DOCUMENT SECTION:
NASA sends a quote from Turkish Nobel laureate Orhan Pamuk into space

"Among the messages about humans and life on Earth carried by #Lucy, NASA's vehicle to Jupiter, there is a quote from Black Book by #OrhanPamuk," Yapı Kredi -- the publishing house -- said in a statement. "After all, nothing can be as astounding as life. Except for writing. Yes, of course, except for writing, the sole consolation," said Pamuk's message sent in Turkish.

A quote from Turkish Nobel laureate Orhan Pamuk was launched into space on a NASA space probe earlier this week, the author's publisher said on Monday.

"'Black Book' is on its way to eternity," the Yapı Kredi publishing house said on Twitter after the Lucy spacecraft was sent into space earlier this week with a time capsule that contained, among other things, Pamuk's quote along with a Turkish proverb.

"Among the messages about humans and life on Earth carried by #Lucy, NASA's vehicle to Jupiter, there is a quote from Black Book by #OrhanPamuk," it said.

"After all, nothing can be as astounding as life. Except for writing. Yes, of course, except for writing, the sole consolation," said the 69-year-old author's message sent in Turkish.

The proverb, meanwhile, was sent in English: "When the axe came into the woods, many of the trees said, 'At least the handle is one of us.'"

The plaque also includes messages from Ringo Starr, the drummer-vocalist of the Beatles, civil rights leader Martin Luther King Jr., scientists Albert Einstein and Carl Sagan, and many others.

"The first spacecraft to leave the Solar System carried with them messages from Earth for any intelligent life that may one day encounter them," NASA said in a statement. "The Lucy Mission continues this tradition, but the plaque it carries as a time capsule is not for unknown aliens, but for our own descendants."

After its mission is over, the Lucy spacecraft will "remain on a stable orbit -- travelling between the Earth and the Trojan asteroids for hundreds of thousands, if not millions, of years," it added. "It is not hard to imagine that someday in the distant future our descendants may retrieve the Lucy spacecraft as a relic of the early days of humanity's exploration of the Solar System."

Lucy was launched on Oct. 16 from Cape Canaveral for a mission planned to last around 12 years to study the Trojan asteroids.

WORK INSTRUCTIONS:
A. Transcribe the passage of the article on the Pamuk quote between "NASA sends a" and "Pamuk's message sent in Turkish.", inclusive.
B. Answer these questions using the article on the Pamuk quote:
(i) In which language was the proverb sent?
(ii) According to NASA, for whom is the plaque on Lucy intended?
(iii) On what date and from where was Lucy launched?

DATASET CONTENT:
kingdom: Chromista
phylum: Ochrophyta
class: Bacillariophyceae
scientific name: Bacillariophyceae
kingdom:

--

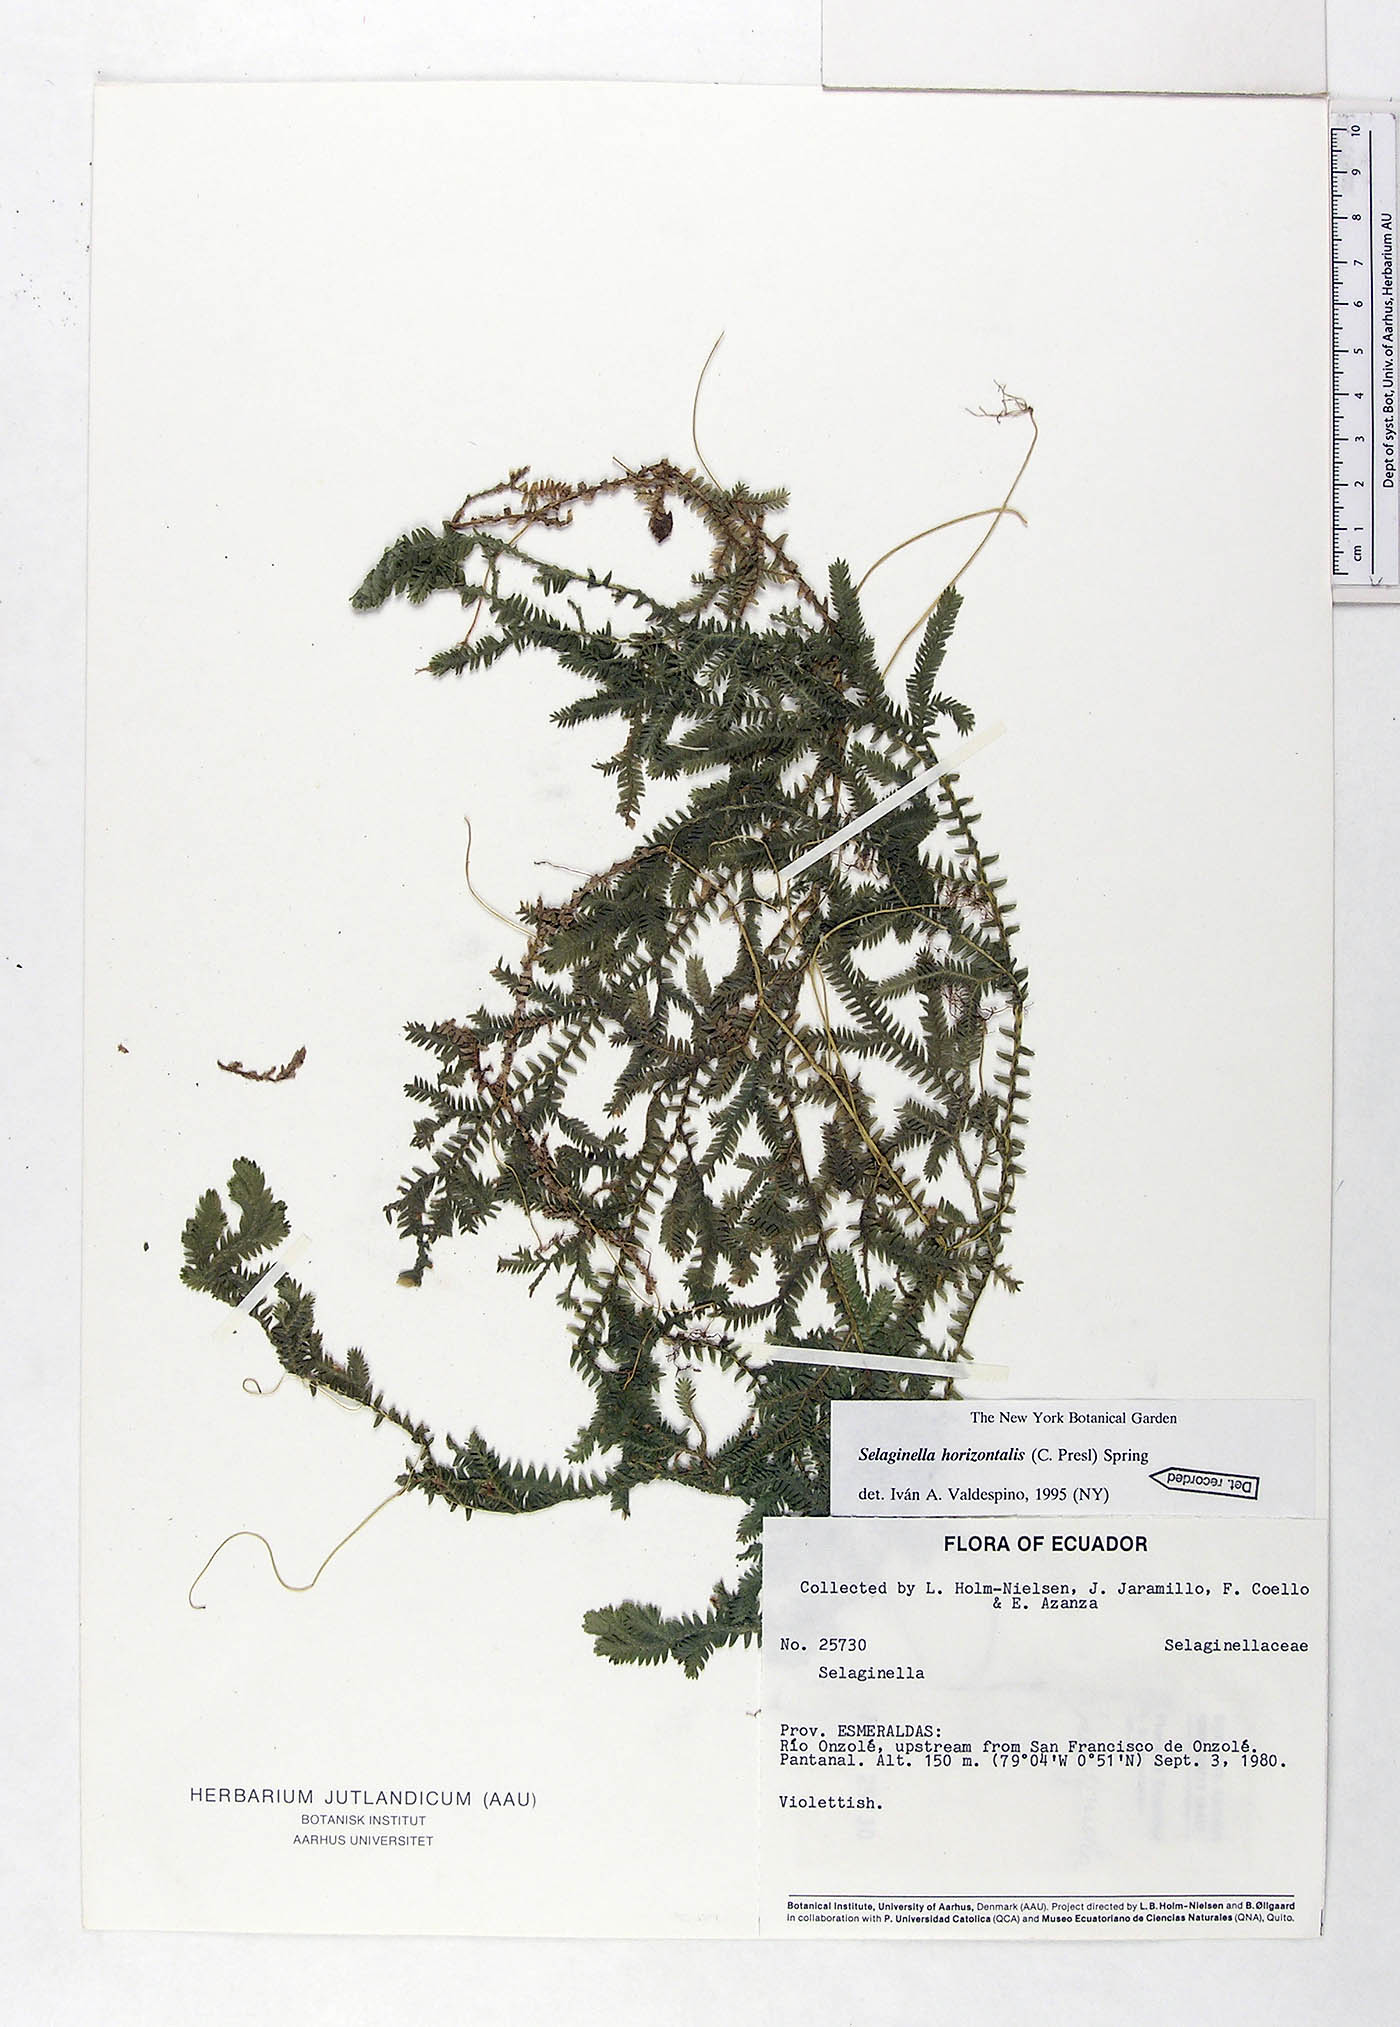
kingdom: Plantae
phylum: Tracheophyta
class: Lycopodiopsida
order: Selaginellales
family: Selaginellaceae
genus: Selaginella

REPLIES:
A.
NASA sends a quote from Turkish Nobel laureate Orhan Pamuk into space

"Among the messages about humans and life on Earth carried by #Lucy, NASA's vehicle to Jupiter, there is a quote from Black Book by #OrhanPamuk," Yapı Kredi -- the publishing house -- said in a statement. "After all, nothing can be as astounding as life. Except for writing. Yes, of course, except for writing, the sole consolation," said Pamuk's message sent in Turkish.

B.
(i) English.
(ii) Our own descendants, not unknown aliens.
(iii) On Oct. 16, from Cape Canaveral.